Urban Jürgensen & Sønner Copenhagen/Derek Pratt
- Urban Jürgensen & Sønner Copenhagen/Derek Pratt
- AN IMPORTANT MASSIVE AND RARE YELLOW GOLD OPEN-FACED TWIN BARREL ONE MINUTE TOURBILLON WATCH WITH CARRIAGE MOUNTED REMONTOIRE JUMP SECONDS AND POWER RESERVE INDICATION
NO 3060 CIRCA 1982
- YELLOW GOLD MANUAL WINDING POCKET WATCH
- diameter 63 mm
Timothy Treffry, Derek Pratt Watchmaker FBHI, British Horological Institute, 2012
Urban Jürgensen & Sønner, Company Catalogue, c. 1995
Urban Jürgensen has a long tradition of tourbillon production. The Company’s first tourbillion (numbered 101) which dates to circa 1830, can be found in the collection of the International Watch Museum at La Chaux-de-Fonds.
In 1975, Peter Baumberger and Derek Pratt took the tradition to a new level when they embarked on production of a new small series of Tourbillon pocket watches. Baumberger and Pratt, together with Albert-Piquet Benoit, Lemania’s former technical director, were convinced that the pocket watch format was the only acceptable platform to present their new Tourbillon.
No. 3060, the present watch, is the product of this collaboration and employs Derek Pratt’s one minute tourbillon with one second remontoire mounted within the tourbillon carriage. The new design marked a first in tourbillon production. Positioning the remontoire inside the carriage achieved Pratt’s goal to provide a greater rate of accuracy – the one second remontoire isolates the carriage from the wheel train and maintains a constant balance amplitude, thereby allowing superior timekeeping.
According to the archives of Urban Jürgensen & Sønner, production of the new series lasted 20 years and included just 12 to 15 Tourbillons, each made with different layouts.

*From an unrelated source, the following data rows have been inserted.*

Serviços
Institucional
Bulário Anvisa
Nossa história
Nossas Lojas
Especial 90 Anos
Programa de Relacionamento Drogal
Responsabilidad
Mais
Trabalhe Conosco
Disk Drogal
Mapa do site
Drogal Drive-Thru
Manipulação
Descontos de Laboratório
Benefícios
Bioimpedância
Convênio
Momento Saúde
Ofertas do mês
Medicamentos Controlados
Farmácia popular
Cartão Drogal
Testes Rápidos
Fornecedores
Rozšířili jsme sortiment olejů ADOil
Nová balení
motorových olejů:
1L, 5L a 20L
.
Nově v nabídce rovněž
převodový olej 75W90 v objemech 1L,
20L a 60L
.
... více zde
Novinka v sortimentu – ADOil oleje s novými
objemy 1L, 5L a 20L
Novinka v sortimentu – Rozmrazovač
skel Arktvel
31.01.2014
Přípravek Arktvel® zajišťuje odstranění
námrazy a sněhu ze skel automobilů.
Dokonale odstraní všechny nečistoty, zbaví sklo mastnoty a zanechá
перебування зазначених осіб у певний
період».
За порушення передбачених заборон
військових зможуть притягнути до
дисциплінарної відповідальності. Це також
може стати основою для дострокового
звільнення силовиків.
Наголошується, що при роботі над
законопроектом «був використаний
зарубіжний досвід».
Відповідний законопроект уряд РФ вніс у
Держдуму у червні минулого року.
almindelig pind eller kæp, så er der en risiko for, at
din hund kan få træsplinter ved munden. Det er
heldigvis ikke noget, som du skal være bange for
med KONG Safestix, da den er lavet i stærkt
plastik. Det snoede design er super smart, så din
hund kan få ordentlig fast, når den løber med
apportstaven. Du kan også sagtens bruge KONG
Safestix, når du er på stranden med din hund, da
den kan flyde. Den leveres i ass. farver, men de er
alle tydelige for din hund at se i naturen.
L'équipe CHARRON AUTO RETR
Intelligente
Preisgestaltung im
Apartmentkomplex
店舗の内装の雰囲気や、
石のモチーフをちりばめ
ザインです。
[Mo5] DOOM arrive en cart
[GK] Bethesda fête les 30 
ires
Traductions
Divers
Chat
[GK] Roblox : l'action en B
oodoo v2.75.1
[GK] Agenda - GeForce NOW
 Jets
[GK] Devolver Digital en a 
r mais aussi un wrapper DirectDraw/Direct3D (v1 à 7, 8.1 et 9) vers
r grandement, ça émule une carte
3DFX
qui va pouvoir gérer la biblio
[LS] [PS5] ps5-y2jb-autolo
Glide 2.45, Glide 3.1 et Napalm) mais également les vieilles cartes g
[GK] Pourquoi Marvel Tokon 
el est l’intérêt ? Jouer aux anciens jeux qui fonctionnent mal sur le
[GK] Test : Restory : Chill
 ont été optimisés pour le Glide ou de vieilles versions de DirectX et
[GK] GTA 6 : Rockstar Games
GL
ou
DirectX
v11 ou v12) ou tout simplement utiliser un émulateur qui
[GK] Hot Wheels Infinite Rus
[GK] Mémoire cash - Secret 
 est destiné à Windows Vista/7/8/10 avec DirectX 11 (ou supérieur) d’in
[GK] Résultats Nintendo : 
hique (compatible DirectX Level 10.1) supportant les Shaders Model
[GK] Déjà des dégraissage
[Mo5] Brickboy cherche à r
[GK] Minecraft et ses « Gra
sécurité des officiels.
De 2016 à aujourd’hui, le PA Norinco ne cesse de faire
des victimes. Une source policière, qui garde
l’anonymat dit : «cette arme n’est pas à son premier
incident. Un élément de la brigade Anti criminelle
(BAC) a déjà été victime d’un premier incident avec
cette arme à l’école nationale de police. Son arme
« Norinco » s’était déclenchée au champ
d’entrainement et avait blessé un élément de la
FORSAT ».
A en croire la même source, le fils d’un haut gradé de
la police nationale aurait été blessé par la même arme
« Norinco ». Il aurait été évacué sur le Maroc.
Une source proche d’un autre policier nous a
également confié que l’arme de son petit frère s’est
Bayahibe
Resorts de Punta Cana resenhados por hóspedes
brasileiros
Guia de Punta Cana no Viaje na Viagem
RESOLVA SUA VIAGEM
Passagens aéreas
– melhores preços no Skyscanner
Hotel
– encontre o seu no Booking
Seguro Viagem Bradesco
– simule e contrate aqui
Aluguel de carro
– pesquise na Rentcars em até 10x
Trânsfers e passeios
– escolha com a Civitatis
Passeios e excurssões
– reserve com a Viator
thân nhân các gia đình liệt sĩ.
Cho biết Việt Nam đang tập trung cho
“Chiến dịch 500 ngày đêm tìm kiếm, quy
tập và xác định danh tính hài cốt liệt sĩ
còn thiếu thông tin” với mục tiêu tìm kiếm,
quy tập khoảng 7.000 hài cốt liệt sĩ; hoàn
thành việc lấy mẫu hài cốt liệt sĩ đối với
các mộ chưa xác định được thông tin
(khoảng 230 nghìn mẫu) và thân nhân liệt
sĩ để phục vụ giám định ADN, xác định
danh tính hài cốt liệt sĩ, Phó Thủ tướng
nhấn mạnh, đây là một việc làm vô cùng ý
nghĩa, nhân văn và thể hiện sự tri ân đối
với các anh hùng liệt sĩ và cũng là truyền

The tourbillon carriage with one second remontoire, as found in the present watch, is the rarest and most sophisticated version of Pratt’s invention and as such provides the collector with a rare opportunity to acquire not just a horological Tour de Force, but an important piece of horological history.
For a discussion of these tourbillons see, John M.R. Knudsen, The Jürgensen Dynasty, p. 316 and Derek Pratt, In Breguet’s Footsteps, BHI March 2009, pp. 105-110 and fig.4.